Imagine drawing a straight line $l$ through the center of a square piece of paper with area $1$. Now fold the paper along that line.
Q: What is the function for the area covered by the folded piece of paper $A_f(\theta)$, where $\theta$ denotes the orientation of $l$?
This is not a textbook problem, so I don't know how difficult it will be to come up with a solution, but here are my thoughts so far:
The function must have minima when all points of the folded part of the paper are projected on top of all points of the unfolded part, i.e. when $A_f(\theta=0,\frac{\pi}{4},\frac{\pi}{2},\frac{3}{4}\pi,...)=\frac{1}{2}$.
Because of the symmetry, we can restrict our investigation to $\theta \in[0,\frac{\pi}{4}]$.
Here is my strategy:
$1.$ Find the two sets of points, $S_l$ and $S_r$ ("left" and "right" of $l$, respectively), that $l$ divides the square $S$ into, as a function of $\theta$.
$2.$ Reflect $S_l$ around $l$, $S_l \mapsto S_l^*$.
$3.$ Find the area of points that make up the union $S_l^* \cup S_r$.
$1)$ $l=\left(\begin{smallmatrix}x\\y\end{smallmatrix}\right)=t\left( \begin{smallmatrix}1\\ \tan\theta\end{smallmatrix}\right)$ so $S_l=\{x,y : |x| \leq \frac{1}{2} \wedge y> x\tan\theta \}$ and $S_r=S \setminus S_l$.
$2)$ I have found the following formula for reflection, $\mathrm{Ref}_l(v) = 2\frac{v\cdot l}{|l|^2}l - v,$ where $v$ is being reflected around $l$. Ideally I would like to replace $v$ with $S_l$, but I've never tried to handle sets this way and don't really know how to proceed from here.
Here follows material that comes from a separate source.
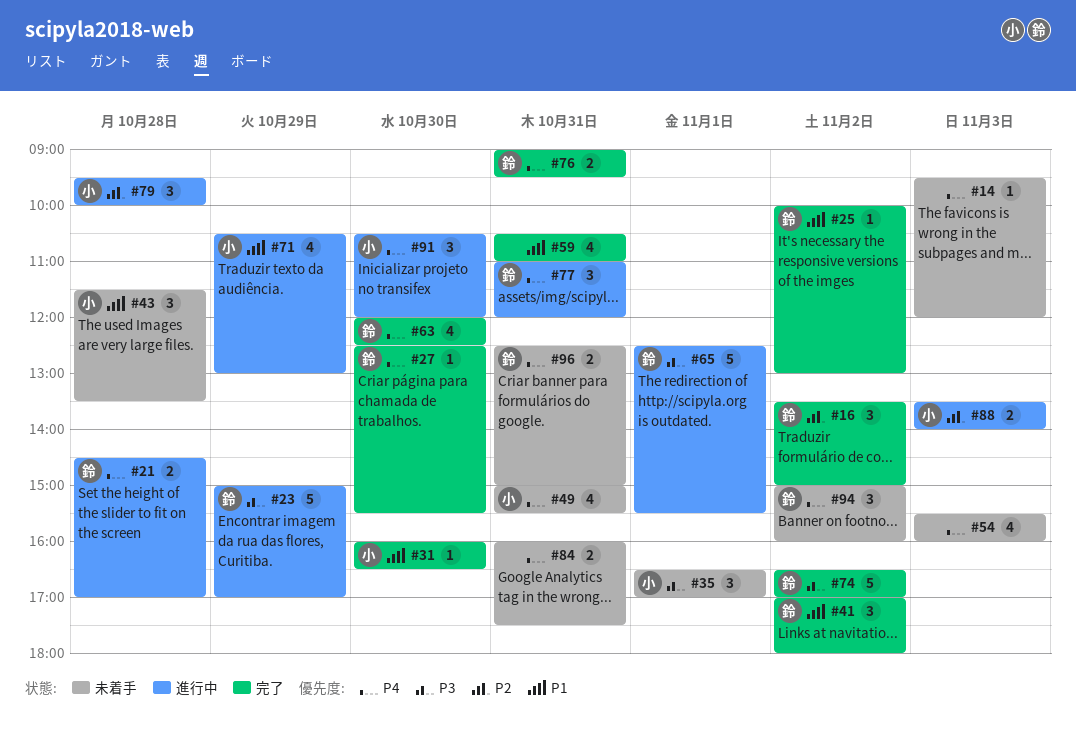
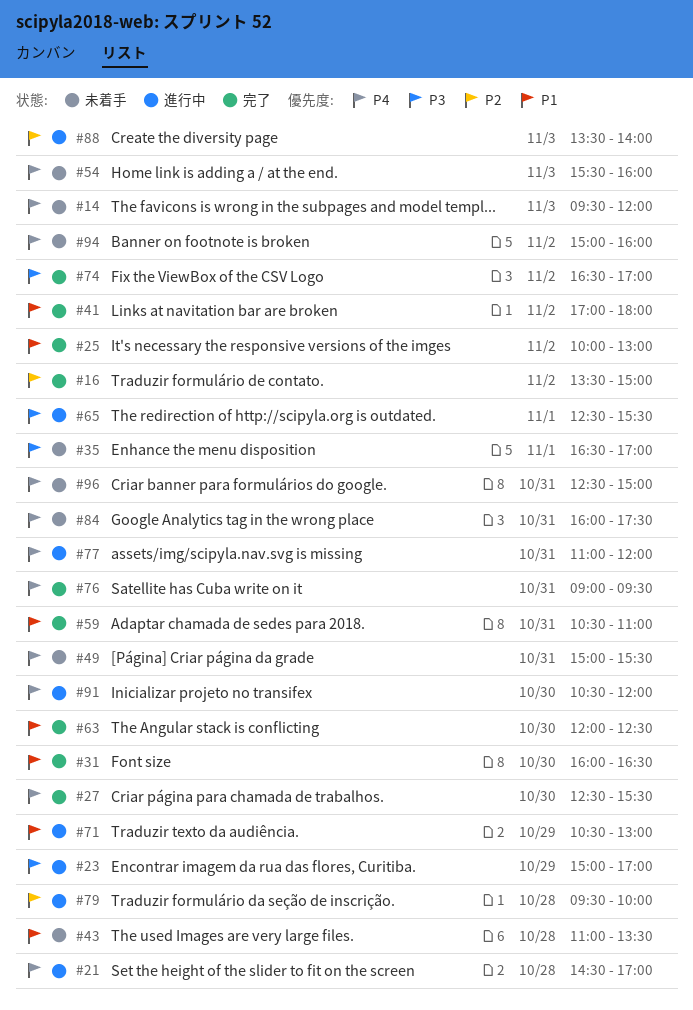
#43, begins: 11:30 -> 11:00
#63, priority: P4 -> P1

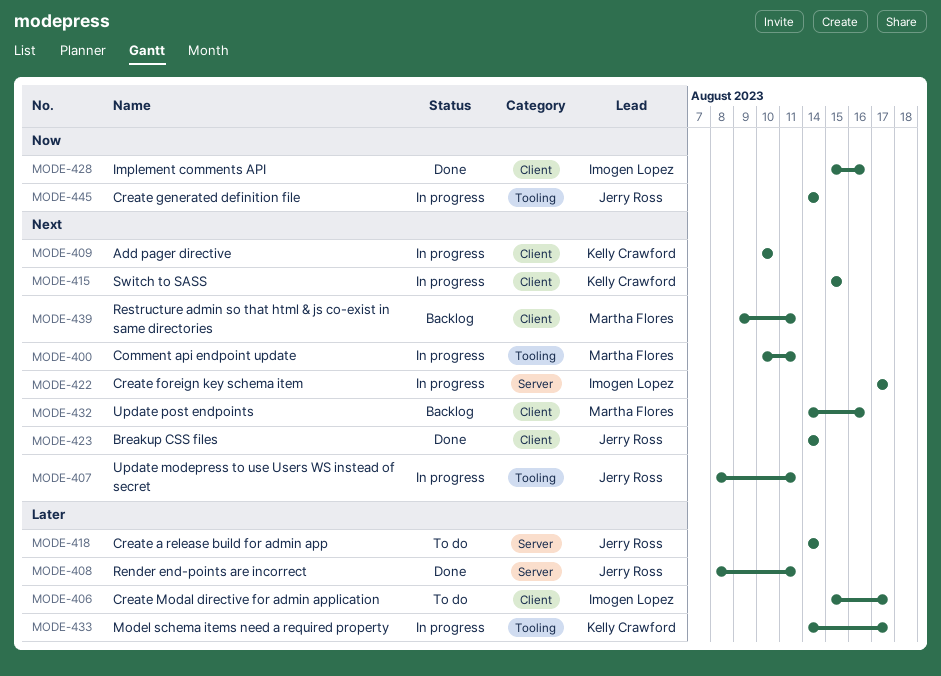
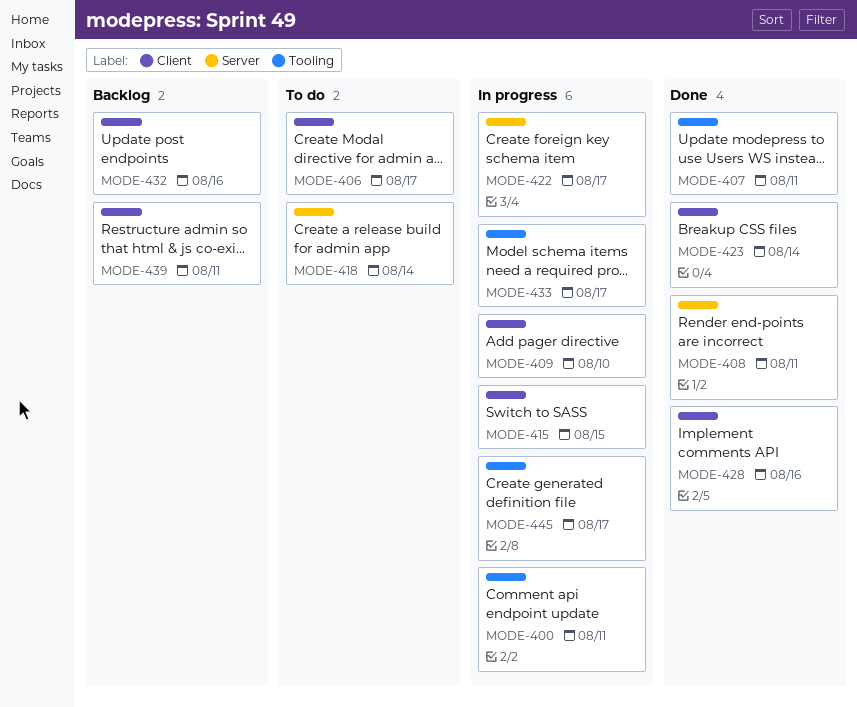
MODE-407, status: In progress -> Done
MODE-445, due: Aug 14 -> Aug 17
$3)$ Again, I'm not familiar with how this is done (or indeed if it can be done!). It seems to me that there's a long way from the abstract sets to the geometrical figures.
It is very possible that this can be done in a much simpler way; either way, I'd appreciate both alternative methods of solution as well as insights into how my strategy could be executed properly!
Thanks!